Compelling evidence obtained in research regarding human and mouse immune cell heterogeneity points to a scenario in which immune cell subsets actively change and modulate the development of ACVD. Patients with CAD are, prototypically, obese smokers with hypertension, diabetes mellitus, and/or hypercholesterolemia. All of these comorbidities and some of the drugs they necessitate (e.g., angiotensin-converting enzyme inhibitors61 and statins62) have been shown to influence lymphocyte function.

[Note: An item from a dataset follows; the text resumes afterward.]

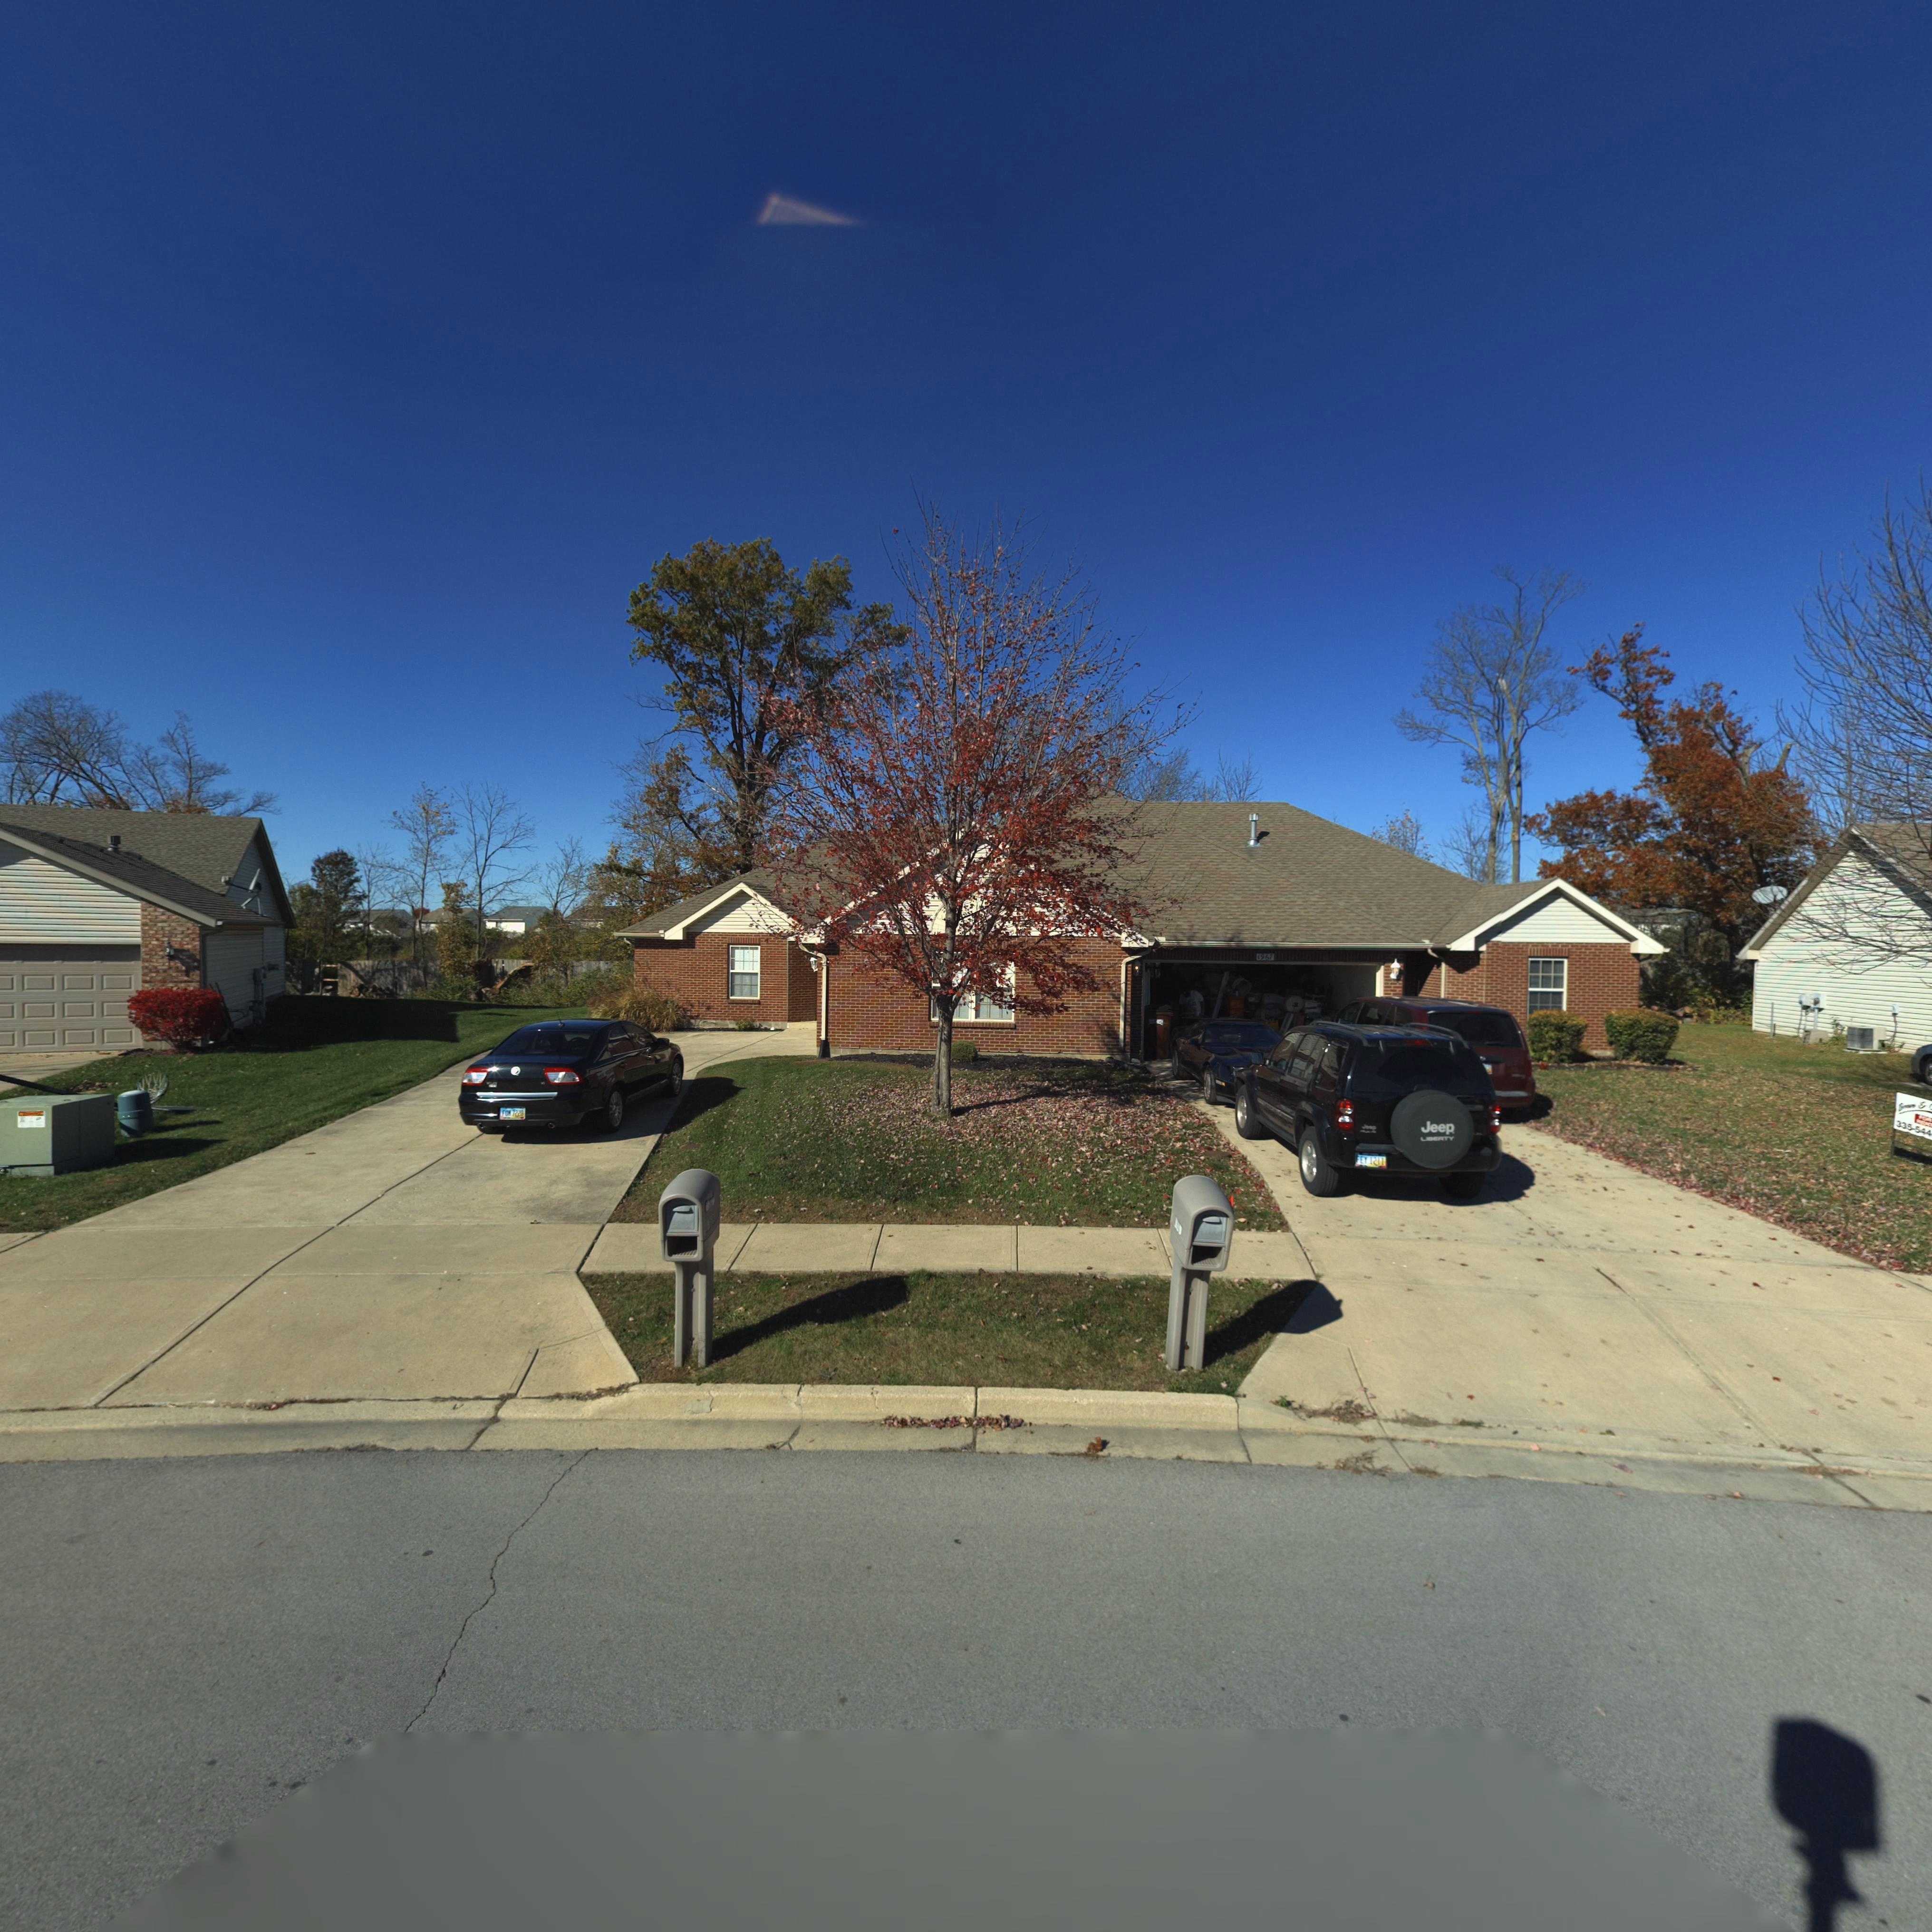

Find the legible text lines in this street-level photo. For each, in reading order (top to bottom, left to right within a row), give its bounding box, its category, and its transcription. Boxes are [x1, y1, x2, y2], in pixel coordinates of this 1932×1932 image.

[1257, 953, 1274, 961] StreetNumber: 1967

CD4+ T cells become activated upon the recognition of self-antigens during MI, and they infiltrate both the infarcted and remote myocardium. CD4+ T cells add to the immediate ischemia/reperfusion injury but are also required for efficient healing and might also attenuate chronic remodeling after acute MI. T-cell activation is related to reperfusion injury, and thus T-cell suppression therapy during reperfusion might be beneficial. On clinical testing cyclosporine showed some positive findings. After experimental MI, Tregs attenuated fibrosis in response to experimental aortic constriction and improved remodeling. As shown in Table 2, evaluation of blood CD4+, CD8+, and CD4+ CD25+ Foxp3+ Treg cells and the CD4:CD8 ratio has been significant in all ACVD. Further investigation of how peripheral T-cell subsets in relation to coronary intervention therapy determine the severity of atherosclerotic vascular lesions should be conducted. Nevertheless, it is clear that in order to advance our understanding of how each subset of T cells contributes to the initiation and progression of atherosclerosis, it is necessary to study each cell type in isolation to determine the types of chemokine signals initiated by each subset of T cells.

Sources of Funding

This work was supported in part by grants from the National Natural Science Foundation of China (nos. 81260068, 81560240, and 81770485).

Disclosures

The authors declare no conflicts of interest.